Stephenson offers a tale of self-discovery about an adrift 22-year-old Californian who finds purpose in a new job as a live-in biographer.
It’s 2011, and Franny Chase feels caught between the grind of low-wage, part-time work at a “la-di-da Westwood Village bed/bath boutique” and her dream of becoming a professional writer. However, when she accepts a position as live-in assistant to Dorothy Gaines, an overbearing and eccentric older woman who wants Franny to write her memoir, her employment becomes more than an ordinary job. What begins as a way for Franny to make ends meet soon leads her to a web of expectations, secrets, and fragile alliances inside the grand house she now lives in. Stephenson’s novel flows easily between past and present, explores the young narrator’s uneasy friendship with wealthy divorcée Vicky Shirley, as she deals with her own recent divorce; her ill-fated flirtation with Dorothy’s charming but dangerous grandson Bobby, a lawyer; and Franny's desire to find a family after the early deaths of her parents. The characters she encounters don’t serve as obstacles, simply there to make Franny’s life harder; instead, they function more like mirrors, showing her all the fears, flaws, and strengths that others see in her. The novel’s use of dialogue and atmosphere is excellent, revealing drawing rooms glowing with color and texture (“All accommodating the pleasing accumulated clutter of a life. All glowing with beeswax rubbed to a shine”), and parties limned with tension and possibility.

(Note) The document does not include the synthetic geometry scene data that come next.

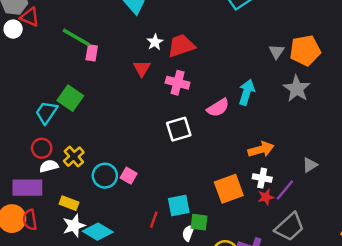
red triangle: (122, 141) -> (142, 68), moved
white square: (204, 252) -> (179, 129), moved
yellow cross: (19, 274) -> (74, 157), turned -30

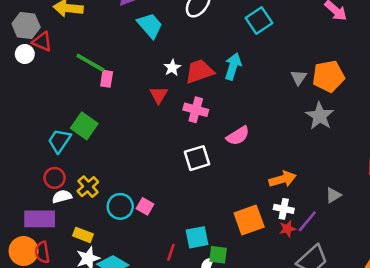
cyan arrow: (247, 92) -> (233, 66), moved

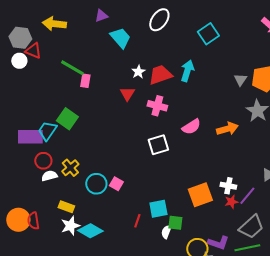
orange arrow: (282, 179) -> (227, 129), moved
purple rectangle: (40, 219) -> (30, 137), moved

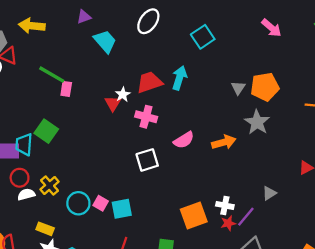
white star: (138, 72) -> (123, 95), moved
cyan trapezoid: (47, 131) -> (24, 144), turned -30
cyan square: (158, 209) -> (122, 209), moved

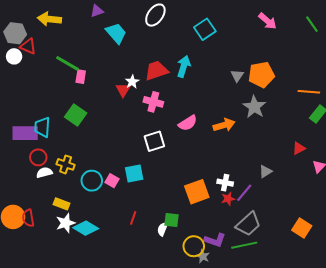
green square: (46, 131) -> (76, 115), moved
yellow cross: (50, 186) -> (66, 164), turned -30
cyan square: (122, 209) -> (134, 174), moved

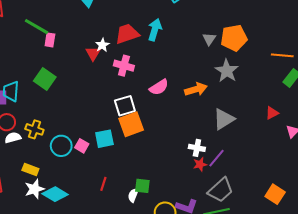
gray triangle: (265, 172) -> (224, 119), moved, size x1.6
orange square: (197, 192) -> (131, 124), moved

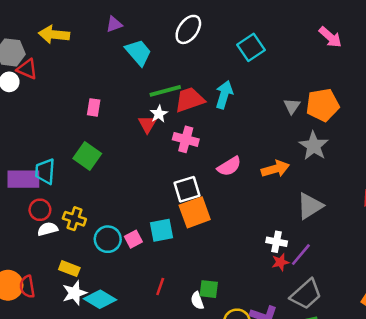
green line: (37, 27) -> (165, 91), moved, turned -45
pink square: (82, 146) -> (133, 239), turned 32
white semicircle: (133, 195) -> (197, 301), turned -40

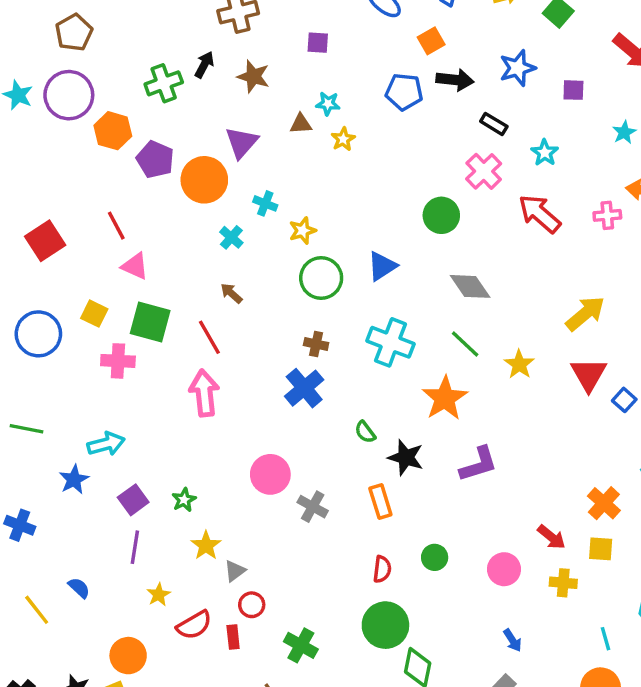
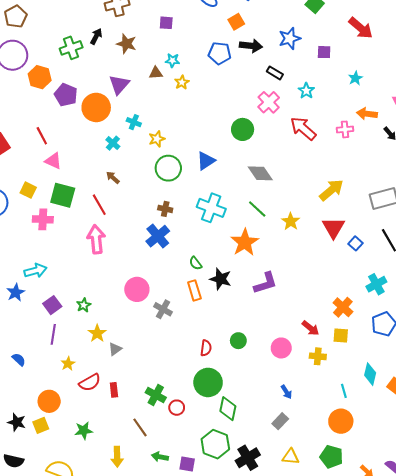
orange rectangle: (380, 501) -> (194, 290), moved
red circle: (252, 605) -> (177, 408), moved

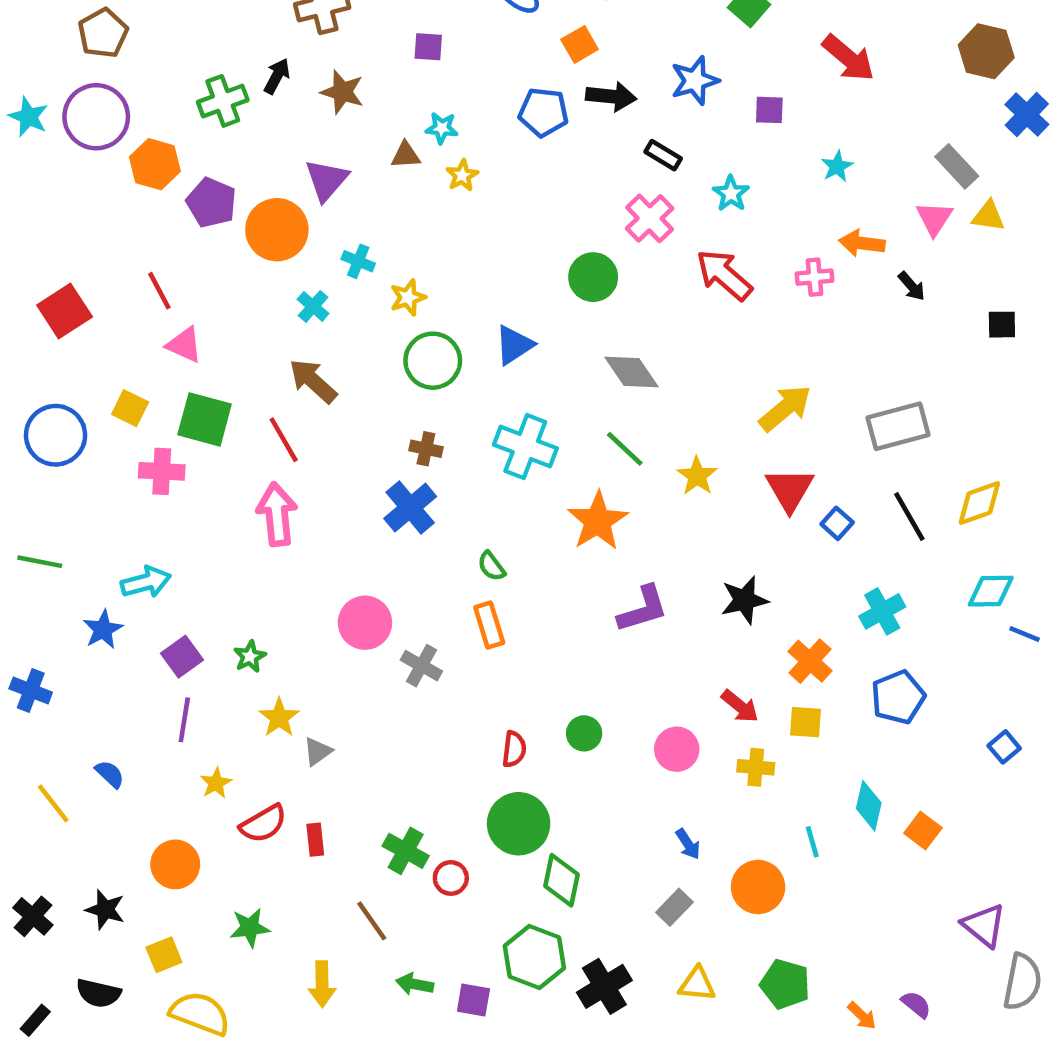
brown arrow: (113, 178) -> (313, 381), size x1.6
black star: (221, 279) -> (744, 600), moved, turned -30
orange circle: (341, 421) -> (758, 887), moved
yellow square: (41, 425) -> (164, 955), moved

Its willingness to dwell on themes of self-doubt and longing will resonate with readers who appreciate narrative introspection; others, though, may find the repetitiveness of the narrator’s insecurity slows the pace. Still, there’s a lively push and pull between biting humor and bruised sincerity that elevates the work. It’s not inaccurate to call it a coming-of-age story, but it situates itself less in youthful romance than in the messy, enduring work of survival, reinvention, and belonging.
A deeply affecting novel that blends sharp humor with aching vulnerability.